While many of the detainees they worked with had asked to meet with counselors or therapists, officials at York had not followed up with these requests. Berthold and Heller conducted mental health evaluations that could be used to support the detainees’ claims in their asylum proceedings but also provided an outlet for refugees to talk about their experiences in ways they had not previously been afforded.
“The two clients we worked with both told us both that they really appreciated the opportunity to tell their story, because it felt like they were relieving some of the pressure that they had to keep inside by just trying to keep the story and not having anyone to share it with,” Gomez said. “As legal professionals, and as law students, we were concerned because we’re providing legal services – we’re not trained to offer therapy or mental health counseling – but it was just a reflection of how much of need for that there is in this system.”
While the York teams didn’t experience the same administrative difficulties as the Berks teams – in fact, Gomez said, the correction officers at York were generally pleasant and interested in the work the volunteers were doing – the teams struggled with the limited amount of time they had to meet with clients to prepare the necessary documents to make their legal claims.
Gomez said that the law student volunteers who had worked through the Asylum and Human Rights Clinic – where they take a pro bono case and work deliberately with one client on their immigration claim throughout the semester – were able to contrast that experience with the rapid-fire, on-the-spot, and limited resource experience of working in a detention facility.
“The term that we kept throwing around was ‘crisis lawyering,’” said Gomez. “One student found it very gratifying and a capstone to the clinic experience, because what she got to learn through the slow deliberate process she got to apply in a very different environment, which is probably more akin to working in under-resourced, over-worked, nonprofit-organization-type of public interest work.”

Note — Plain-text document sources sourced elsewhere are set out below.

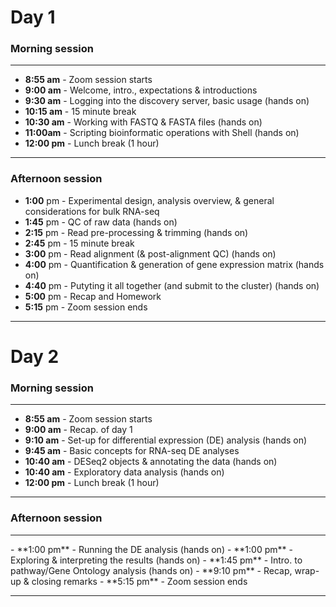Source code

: # Day 1

### Morning session  

<hr />

- **8:55 am** - Zoom session starts  
- **9:00 am** - Welcome, intro., expectations & introductions  
- **9:30 am** - Logging into the discovery server, basic usage (hands on)
- **10:15 am** - 15 minute break 
- **10:30 am** - Working with FASTQ & FASTA files (hands on)
- **11:00am** - Scripting bioinformatic operations with Shell (hands on)
- **12:00 pm** - Lunch break (1 hour)

<hr />

### Afternoon session

- **1:00** pm - Experimental design, analysis overview, & general considerations for bulk RNA-seq 
- **1:45** pm - QC of raw data (hands on)
- **2:15** pm - Read pre-processing & trimming (hands on)
- **2:45** pm - 15 minute break
- **3:00** pm - Read alignment (& post-alignment QC) (hands on)
- **4:00** pm - Quantification & generation of gene expression matrix (hands on)
- **4:40** pm - Putyting it all together (and submit to the cluster) (hands on)
- **5:00** pm - Recap and Homework
- **5:15** pm - Zoom session ends

<hr />

# Day 2

### Morning session  

<hr />

- **8:55 am** - Zoom session starts  
- **9:00 am** - Recap. of day 1
- **9:10 am** - Set-up for differential expression (DE) analysis (hands on)
- **9:45 am** - Basic concepts for RNA-seq DE analyses
- **10:40 am** - DESeq2 objects & annotating the data (hands on)
- **10:40 am** - Exploratory data analysis (hands on)
- **12:00 pm** - Lunch break (1 hour)

<hr />

### Afternoon session

<hr />
- **1:00 pm** - Running the DE analysis (hands on)
- **1:00 pm** - Exploring & interpreting the results (hands on)
- **1:45 pm** - Intro. to pathway/Gene Ontology analysis (hands on)
- **9:10 pm** - Recap, wrap-up & closing remarks 
- **5:15 pm** - Zoom session ends

<hr />
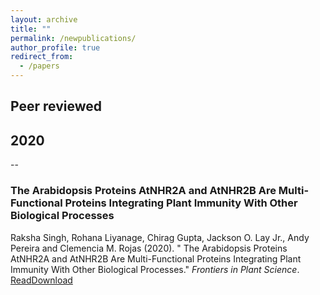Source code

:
 ```yaml
---
layout: archive
title: ""
permalink: /newpublications/
author_profile: true
redirect_from:
  - /papers
---
```



## Peer reviewed
## 2020
--
### The Arabidopsis Proteins AtNHR2A and AtNHR2B Are Multi-Functional Proteins Integrating Plant Immunity With Other Biological Processes
Raksha Singh, Rohana Liyanage, Chirag Gupta, Jackson O. Lay Jr., Andy Pereira and Clemencia M. Rojas (2020). &quot; The Arabidopsis Proteins AtNHR2A and AtNHR2B Are Multi-Functional Proteins Integrating Plant Immunity With Other Biological Processes.&quot; <i>Frontiers in Plant Science</i>.
[Read](https://www.frontiersin.org/articles/10.3389/fpls.2020.00232/full)[Download](https://www.readcube.com/articles/10.3389/fpls.2020.00232)


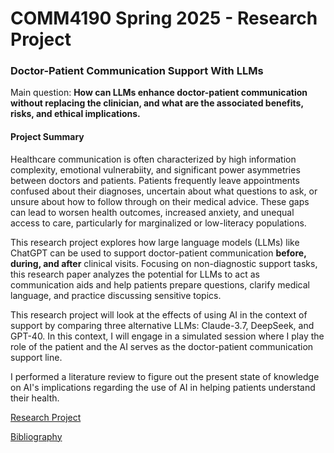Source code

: # COMM4190 Spring 2025 - Research Project

### Doctor-Patient Communication Support With LLMs

Main question: **How can LLMs enhance doctor-patient communication without replacing the clinician, and what are the associated benefits, risks, and ethical implications.**


#### Project Summary 

Healthcare communication is often characterized by high information complexity, emotional vulnerabiity, and significant power asymmetries between doctors and patients. Patients frequently leave appointments confused about their diagnoses, uncertain about what questions to ask, or unsure about how to follow through on their medical advice. These gaps can lead to worsen health outcomes, increased anxiety, and unequal access to care, particularly for marginalized or low-literacy populations.

This research project explores how large language models (LLMs) like ChatGPT can be used to support doctor-patient communication **before, during, and after** clinical visits. Focusing on non-diagnostic support tasks, this research paper analyzes the potential for LLMs to act as communication aids and help patients prepare questions, clarify medical language, and practice discussing sensitive topics. 


This research project will look at the effects of using AI  in the context of support by comparing three alternative LLMs: Claude-3.7, DeepSeek, and GPT-40. In this context, I will engage in a simulated session where I play the role of the patient and the AI serves as the doctor-patient communication support line.

I performed a literature review to figure out the present state of knowledge on AI's implications regarding the use of AI in helping patients understand their health.

[Research Project](/Research_Paper.ipynb)


[Bibliography](/Bibliography.md)





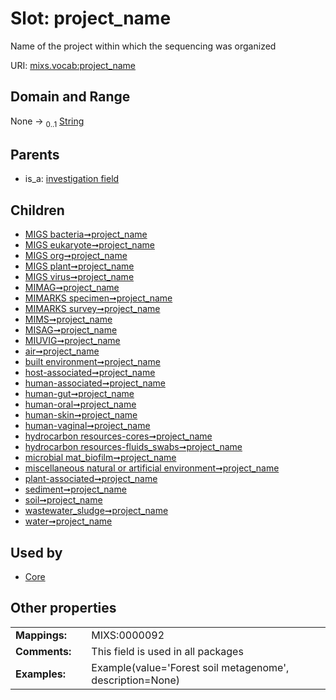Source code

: 
# Slot: project_name


Name of the project within which the sequencing was organized

URI: [mixs.vocab:project_name](https://w3id.org/mixs/vocab/project_name)


## Domain and Range

None &#8594;  <sub>0..1</sub> [String](types/String.md)

## Parents

 *  is_a: [investigation field](investigation_field.md)

## Children

 *  [MIGS bacteria➞project_name](MIGS_bacteria_project_name.md)
 *  [MIGS eukaryote➞project_name](MIGS_eukaryote_project_name.md)
 *  [MIGS org➞project_name](MIGS_org_project_name.md)
 *  [MIGS plant➞project_name](MIGS_plant_project_name.md)
 *  [MIGS virus➞project_name](MIGS_virus_project_name.md)
 *  [MIMAG➞project_name](MIMAG_project_name.md)
 *  [MIMARKS specimen➞project_name](MIMARKS_specimen_project_name.md)
 *  [MIMARKS survey➞project_name](MIMARKS_survey_project_name.md)
 *  [MIMS➞project_name](MIMS_project_name.md)
 *  [MISAG➞project_name](MISAG_project_name.md)
 *  [MIUVIG➞project_name](MIUVIG_project_name.md)
 *  [air➞project_name](air_project_name.md)
 *  [built environment➞project_name](built_environment_project_name.md)
 *  [host-associated➞project_name](host_associated_project_name.md)
 *  [human-associated➞project_name](human_associated_project_name.md)
 *  [human-gut➞project_name](human_gut_project_name.md)
 *  [human-oral➞project_name](human_oral_project_name.md)
 *  [human-skin➞project_name](human_skin_project_name.md)
 *  [human-vaginal➞project_name](human_vaginal_project_name.md)
 *  [hydrocarbon resources-cores➞project_name](hydrocarbon_resources_cores_project_name.md)
 *  [hydrocarbon resources-fluids_swabs➞project_name](hydrocarbon_resources_fluids_swabs_project_name.md)
 *  [microbial mat_biofilm➞project_name](microbial_mat_biofilm_project_name.md)
 *  [miscellaneous natural or artificial environment➞project_name](miscellaneous_natural_or_artificial_environment_project_name.md)
 *  [plant-associated➞project_name](plant_associated_project_name.md)
 *  [sediment➞project_name](sediment_project_name.md)
 *  [soil➞project_name](soil_project_name.md)
 *  [wastewater_sludge➞project_name](wastewater_sludge_project_name.md)
 *  [water➞project_name](water_project_name.md)

## Used by

 * [Core](Core.md)

## Other properties

|  |  |  |
| --- | --- | --- |
| **Mappings:** | | MIXS:0000092 |
| **Comments:** | | This field is used in all packages |
| **Examples:** | | Example(value='Forest soil metagenome', description=None) |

When asked what their advice would be to anyone considering participating in a future Immigration Detention Service Project trip, Bauer, Berthold and Gomez all responded with a very emphatic, “Do it!”
“‘Do it’ sounds like sort of a joke answer, but it really isn’t,” said Gomez. “We’re unique in that we bring the social work contingent and we bring undergrad interpreters who we train. So, our system is pretty great…but, the collaboration that we have with social workers just elevates the quality of work that we can do.”
“There’s really keen dedication and expertise that’s been built through partnership with the law school’s Asylum and Human Rights Clinic,” Berthold said. “We’ve been building capacity as a project, but there’s just such an enormous need that we want to continue to build capacity.”
UConn’s Immigration Detention Service Project is supported by funding from the UConn Foundation; the Schools of Social Work and Law; and UConn’s Human Rights Institute.